What you are asked to do :: This calls for a word-for-word copy of all the data, with each picture removed.

▼

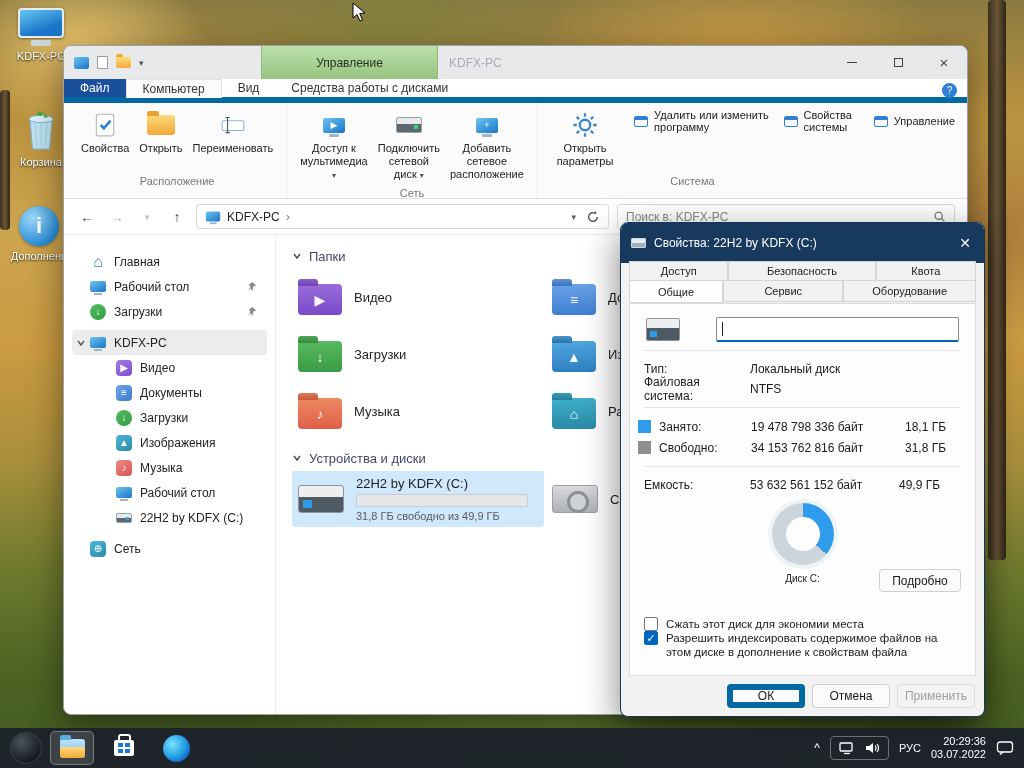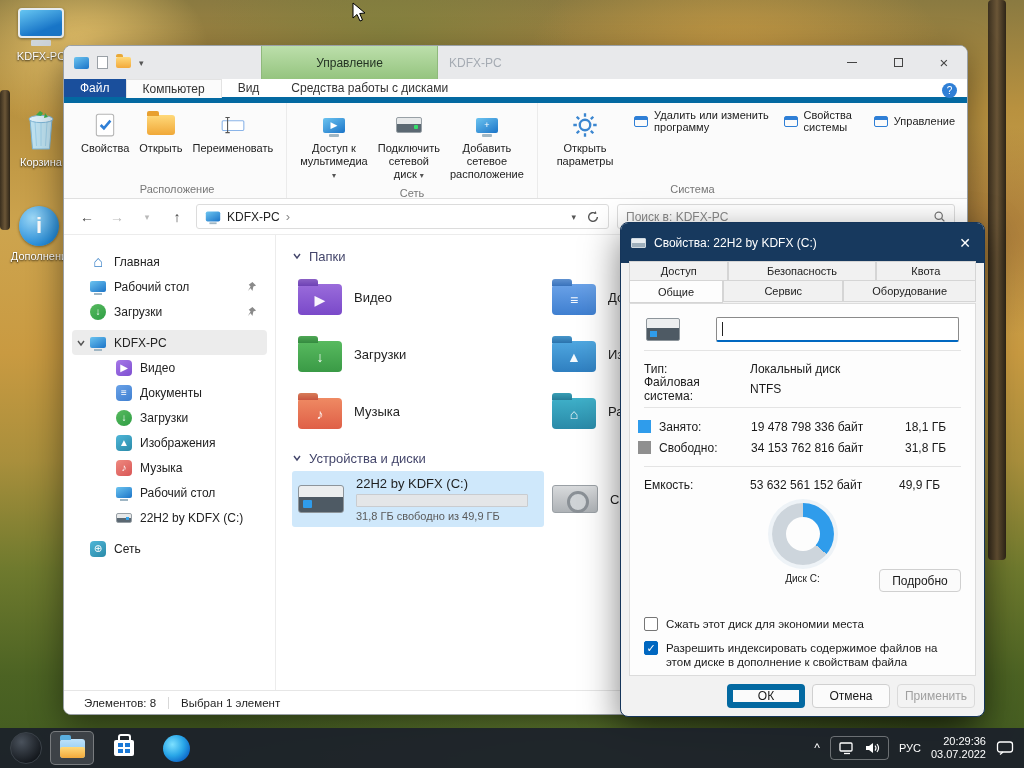--- a/index.html
+++ b/index.html
@@ -59,7 +59,7 @@
 .ribbon { height:96px; background:#fbfbfb; border-bottom:1px solid #e0e0e0; display:flex; padding-left:4px; flex:0 0 auto; }
 .rgroup { border-right:1px solid #ebebeb; padding:3px 8px 1px; display:flex; flex-direction:column; }
 .rbtns { display:flex; flex:1; align-items:flex-start; }
-.rglabel { text-align:center; font-size:11px; color:#777; padding:1px 0 2px; }
+.rglabel { text-align:center; font-size:11px; color:#777; padding:1px 0 10px; }
 .rbtn { display:flex; flex-direction:column; align-items:center; padding:4px 5px; border-radius:3px; }
 .rbtn .ico { height:30px; display:flex; align-items:center; justify-content:center; }
 .rbtn .tl { font-size:11px; color:#222; text-align:center; line-height:13px; max-width:84px; margin-top:2px; }

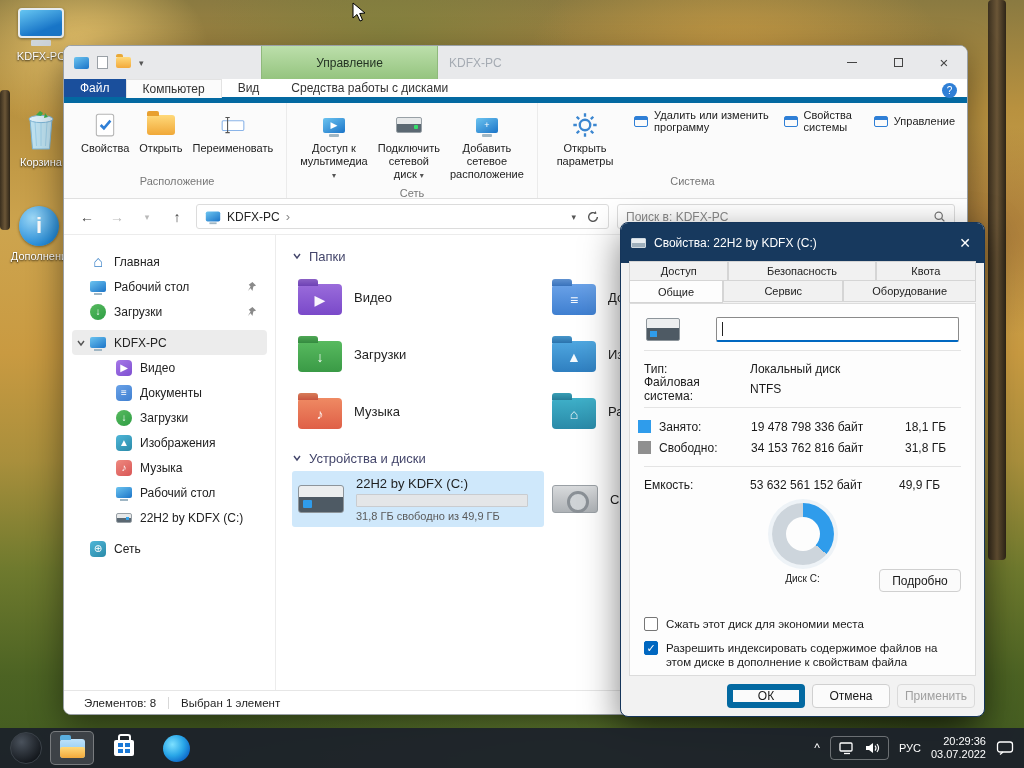--- a/index.html
+++ b/index.html
@@ -172,7 +172,7 @@
 .btn { background:#fbfbfb; border:1px solid #d0d0d0; border-radius:4px; font-size:12px; color:#1a1a1a; font-family:inherit;
   display:inline-flex; align-items:center; justify-content:center; }
 .caprow .btn { position:absolute; right:14px; top:0; width:82px; height:23px; }
-.cbrow { display:flex; gap:8px; padding:0 14px; margin-top:10px; font-size:11.5px; color:#1a1a1a; line-height:14px; align-items:flex-start; }
+.cbrow { display:flex; gap:8px; padding:0 14px; font-size:11.5px; color:#1a1a1a; line-height:14px; align-items:flex-start; }
 .cbrow.first { margin-top:24px; }
 .cbx { width:14px; height:14px; border:1px solid #767676; border-radius:2px; background:#fff; flex:0 0 14px; position:relative; }
 .cbx.checked { background:#0067c0; border-color:#0067c0; }

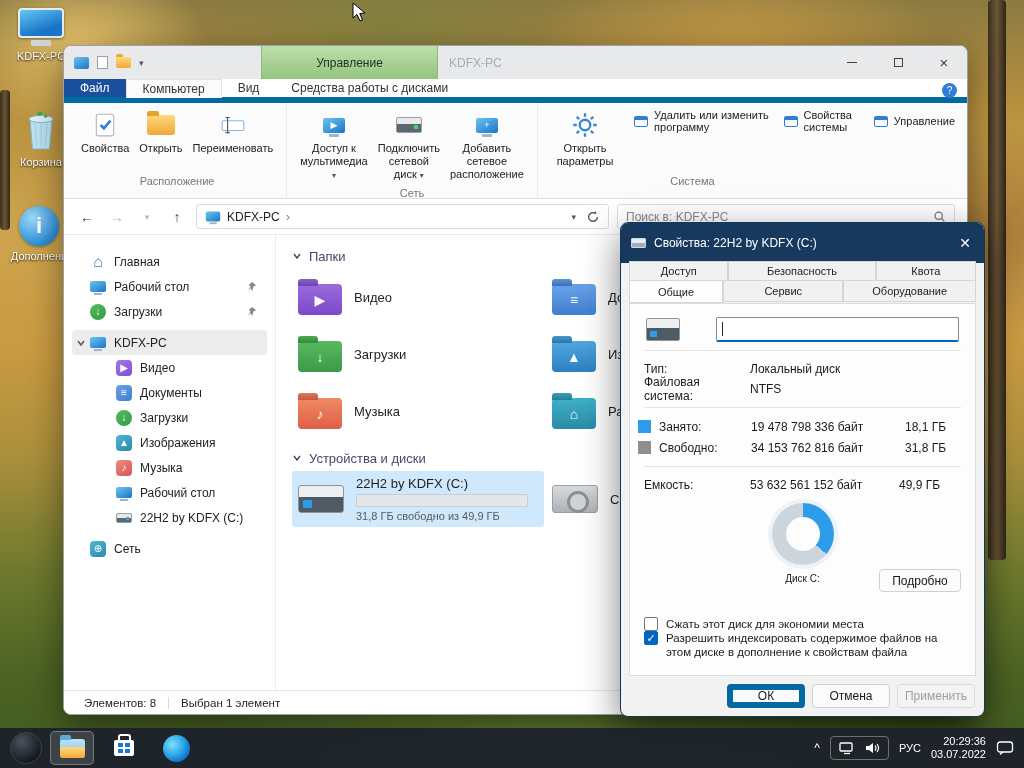--- a/index.html
+++ b/index.html
@@ -491,11 +491,6 @@
     </div>
   </div>
 
-  <div class="statusbar">
-    <span>Элементов: 8</span>
-    <span class="divider"></span>
-    <span>Выбран 1 элемент</span>
-  </div>
 </div>
 
 <div class="dlg">

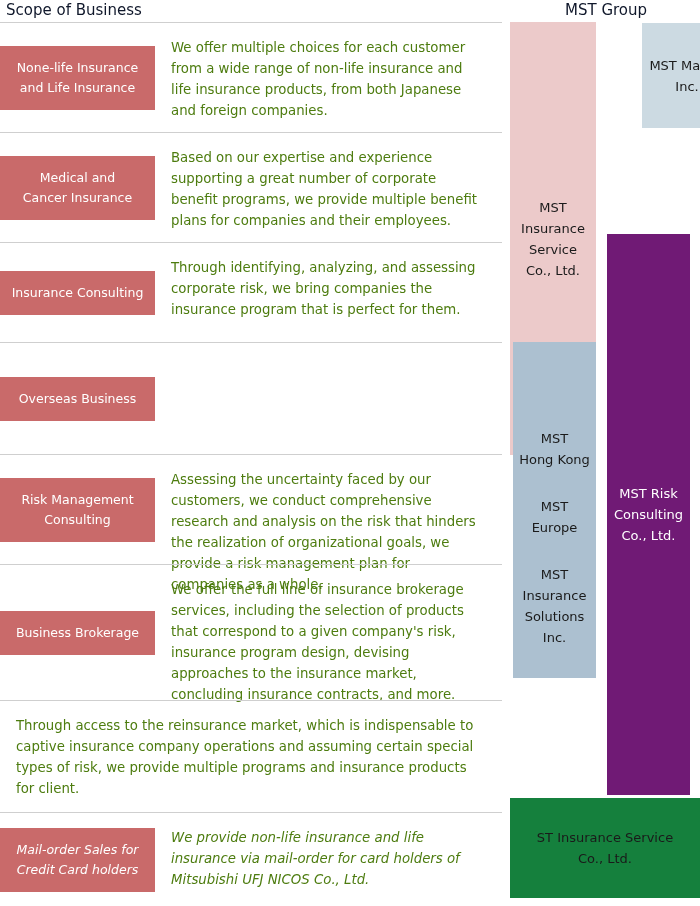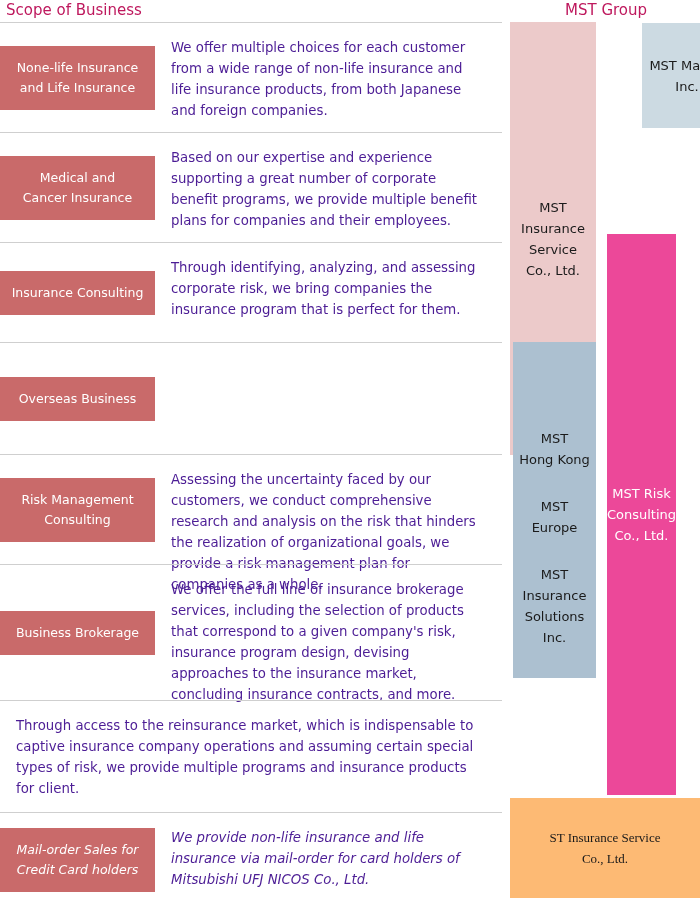--- a/index.html
+++ b/index.html
@@ -28,7 +28,7 @@
     top: 0px;
     font-size: 15px;
     line-height: 20px;
-    color: #be185d;
+    color: #0f172a;
     white-space: nowrap;
   }
   #hdr-scope { left: 6px; }

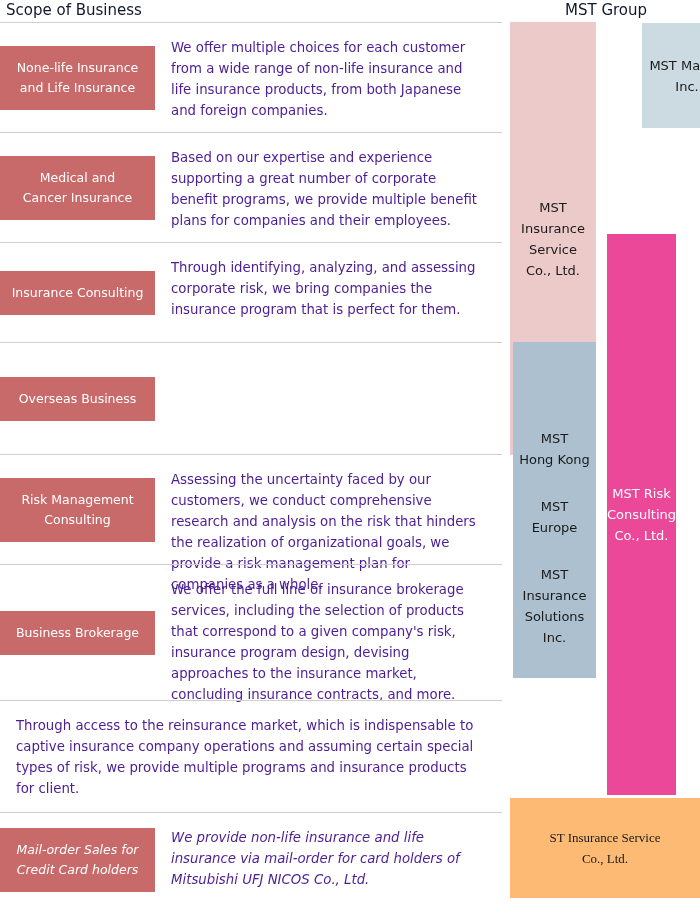--- a/index.html
+++ b/index.html
@@ -73,7 +73,7 @@
     box-sizing: border-box;
     font-size: 13.3px;
     line-height: 21px;
-    color: #4c1d95;
+    color: #4d7c0f;
   }
 
   

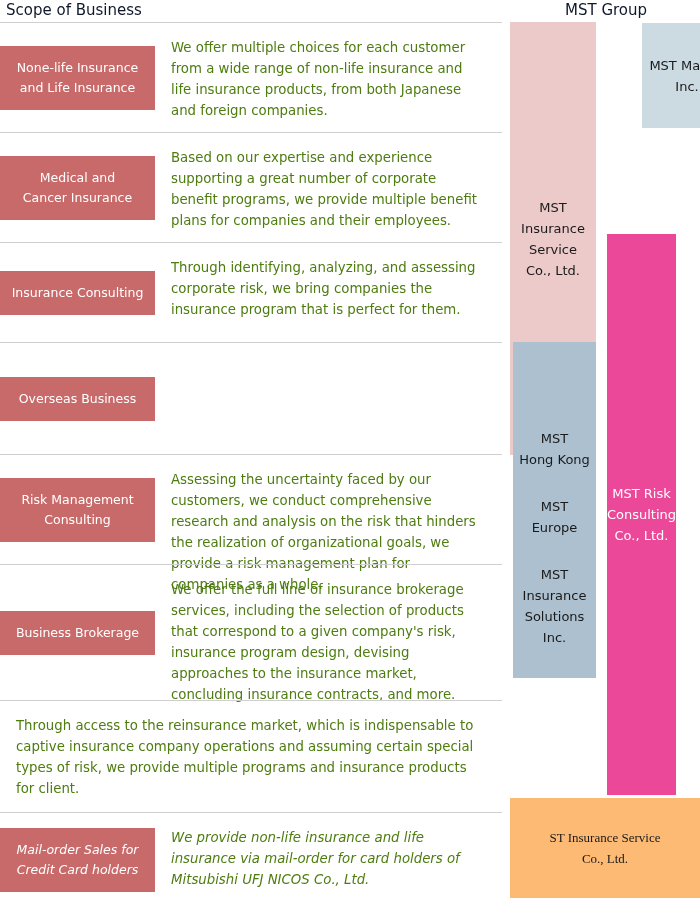--- a/index.html
+++ b/index.html
@@ -100,8 +100,8 @@
     color: #1a1a1a;
   }
   #blk-risk {
-    left: 607px; top: 234px; width: 69px; height: 561px;
-    background: #ec4899;
+    left: 607px; top: 234px; width: 83px; height: 561px;
+    background: #701a75;
     color: #ffffff;
   }
   #blk-overseas {

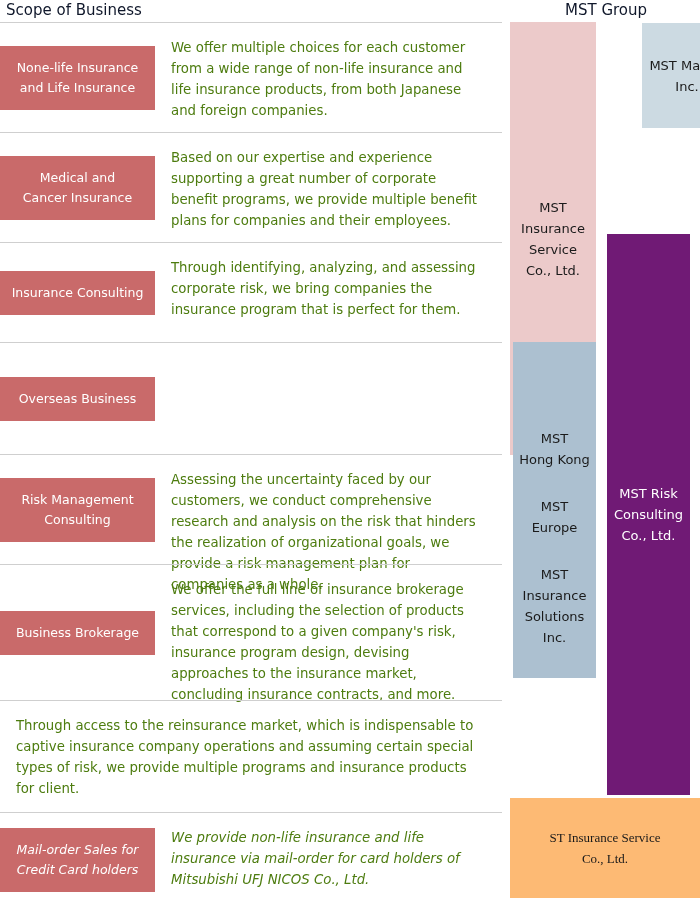--- a/index.html
+++ b/index.html
@@ -113,9 +113,8 @@
   }
   #blk-st {
     left: 510px; top: 798px; width: 190px; height: 100px;
-    background: #fdba74;
-    color: #1a1a1a;
-    font-family: Liberation Serif, serif;
+    background: #15803d;
+    color: #1a1a1a;
   }
 
   .overseas-stack {

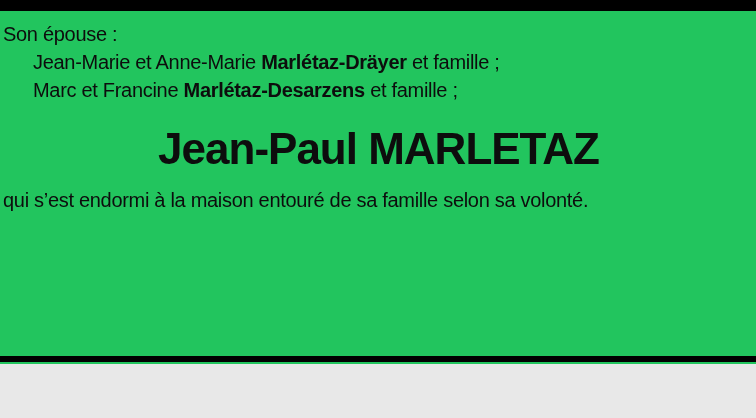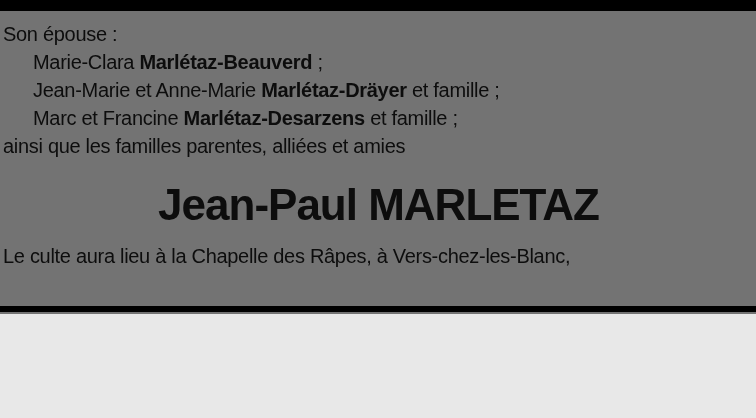--- a/index.html
+++ b/index.html
@@ -10,8 +10,8 @@
   .page {
     position: relative;
     width: 756px;
-    height: 314px;
-    background: #737373;
+    height: 364px;
+    background: #22c55e;
     overflow: hidden;
     color: #0d0d0d;
   }

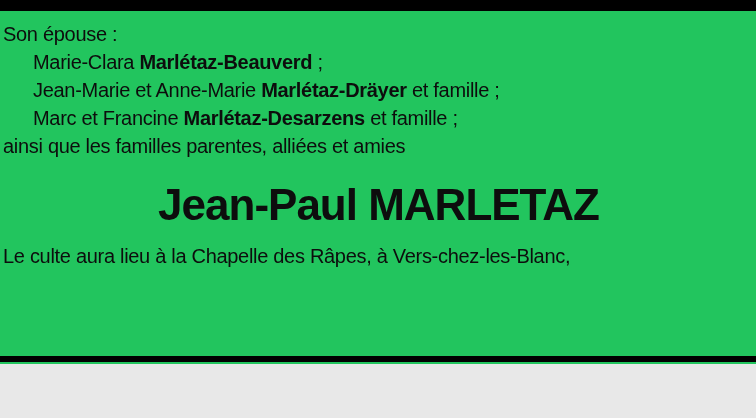--- a/index.html
+++ b/index.html
@@ -66,9 +66,6 @@
         <span>Son épouse :</span>
       </div>
       <div class="line indent">
-        <span>Marie-Clara </span><span class="b">Marlétaz-Beauverd</span><span> ;</span>
-      </div>
-      <div class="line indent">
         <span>Jean-Marie et Anne-Marie </span><span class="b">Marlétaz-Dräyer</span><span> et famille ;</span>
       </div>
       <div class="line indent">

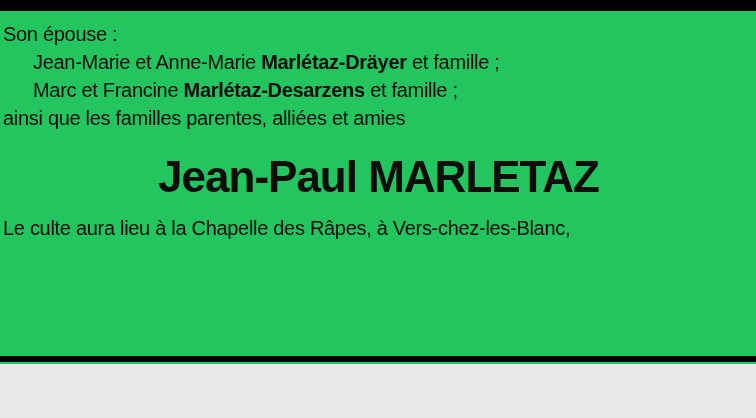--- a/index.html
+++ b/index.html
@@ -71,9 +71,6 @@
       <div class="line indent">
         <span>Marc et Francine </span><span class="b">Marlétaz-Desarzens</span><span> et famille ;</span>
       </div>
-      <div class="line">
-        <span>ainsi que les familles parentes, alliées et amies</span>
-      </div>
     </div>
 
     <div class="deceased-name">Jean-Paul MARLETAZ</div>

▲

Result for this exercise ::
--- a/index.html
+++ b/index.html
@@ -59,7 +59,7 @@
 .ribbon { height:96px; background:#fbfbfb; border-bottom:1px solid #e0e0e0; display:flex; padding-left:4px; flex:0 0 auto; }
 .rgroup { border-right:1px solid #ebebeb; padding:3px 8px 1px; display:flex; flex-direction:column; }
 .rbtns { display:flex; flex:1; align-items:flex-start; }
-.rglabel { text-align:center; font-size:11px; color:#777; padding:1px 0 2px; }
+.rglabel { text-align:center; font-size:11px; color:#777; padding:1px 0 10px; }
 .rbtn { display:flex; flex-direction:column; align-items:center; padding:4px 5px; border-radius:3px; }
 .rbtn .ico { height:30px; display:flex; align-items:center; justify-content:center; }
 .rbtn .tl { font-size:11px; color:#222; text-align:center; line-height:13px; max-width:84px; margin-top:2px; }

--- a/index.html
+++ b/index.html
@@ -172,7 +172,7 @@
 .btn { background:#fbfbfb; border:1px solid #d0d0d0; border-radius:4px; font-size:12px; color:#1a1a1a; font-family:inherit;
   display:inline-flex; align-items:center; justify-content:center; }
 .caprow .btn { position:absolute; right:14px; top:0; width:82px; height:23px; }
-.cbrow { display:flex; gap:8px; padding:0 14px; margin-top:10px; font-size:11.5px; color:#1a1a1a; line-height:14px; align-items:flex-start; }
+.cbrow { display:flex; gap:8px; padding:0 14px; font-size:11.5px; color:#1a1a1a; line-height:14px; align-items:flex-start; }
 .cbrow.first { margin-top:24px; }
 .cbx { width:14px; height:14px; border:1px solid #767676; border-radius:2px; background:#fff; flex:0 0 14px; position:relative; }
 .cbx.checked { background:#0067c0; border-color:#0067c0; }

--- a/index.html
+++ b/index.html
@@ -491,11 +491,6 @@
     </div>
   </div>
 
-  <div class="statusbar">
-    <span>Элементов: 8</span>
-    <span class="divider"></span>
-    <span>Выбран 1 элемент</span>
-  </div>
 </div>
 
 <div class="dlg">

--- a/index.html
+++ b/index.html
@@ -28,7 +28,7 @@
     top: 0px;
     font-size: 15px;
     line-height: 20px;
-    color: #be185d;
+    color: #0f172a;
     white-space: nowrap;
   }
   #hdr-scope { left: 6px; }

--- a/index.html
+++ b/index.html
@@ -73,7 +73,7 @@
     box-sizing: border-box;
     font-size: 13.3px;
     line-height: 21px;
-    color: #4c1d95;
+    color: #4d7c0f;
   }
 
   

--- a/index.html
+++ b/index.html
@@ -100,8 +100,8 @@
     color: #1a1a1a;
   }
   #blk-risk {
-    left: 607px; top: 234px; width: 69px; height: 561px;
-    background: #ec4899;
+    left: 607px; top: 234px; width: 83px; height: 561px;
+    background: #701a75;
     color: #ffffff;
   }
   #blk-overseas {

--- a/index.html
+++ b/index.html
@@ -113,9 +113,8 @@
   }
   #blk-st {
     left: 510px; top: 798px; width: 190px; height: 100px;
-    background: #fdba74;
-    color: #1a1a1a;
-    font-family: Liberation Serif, serif;
+    background: #15803d;
+    color: #1a1a1a;
   }
 
   .overseas-stack {

--- a/index.html
+++ b/index.html
@@ -10,8 +10,8 @@
   .page {
     position: relative;
     width: 756px;
-    height: 314px;
-    background: #737373;
+    height: 364px;
+    background: #22c55e;
     overflow: hidden;
     color: #0d0d0d;
   }

--- a/index.html
+++ b/index.html
@@ -66,9 +66,6 @@
         <span>Son épouse :</span>
       </div>
       <div class="line indent">
-        <span>Marie-Clara </span><span class="b">Marlétaz-Beauverd</span><span> ;</span>
-      </div>
-      <div class="line indent">
         <span>Jean-Marie et Anne-Marie </span><span class="b">Marlétaz-Dräyer</span><span> et famille ;</span>
       </div>
       <div class="line indent">

--- a/index.html
+++ b/index.html
@@ -71,9 +71,6 @@
       <div class="line indent">
         <span>Marc et Francine </span><span class="b">Marlétaz-Desarzens</span><span> et famille ;</span>
       </div>
-      <div class="line">
-        <span>ainsi que les familles parentes, alliées et amies</span>
-      </div>
     </div>
 
     <div class="deceased-name">Jean-Paul MARLETAZ</div>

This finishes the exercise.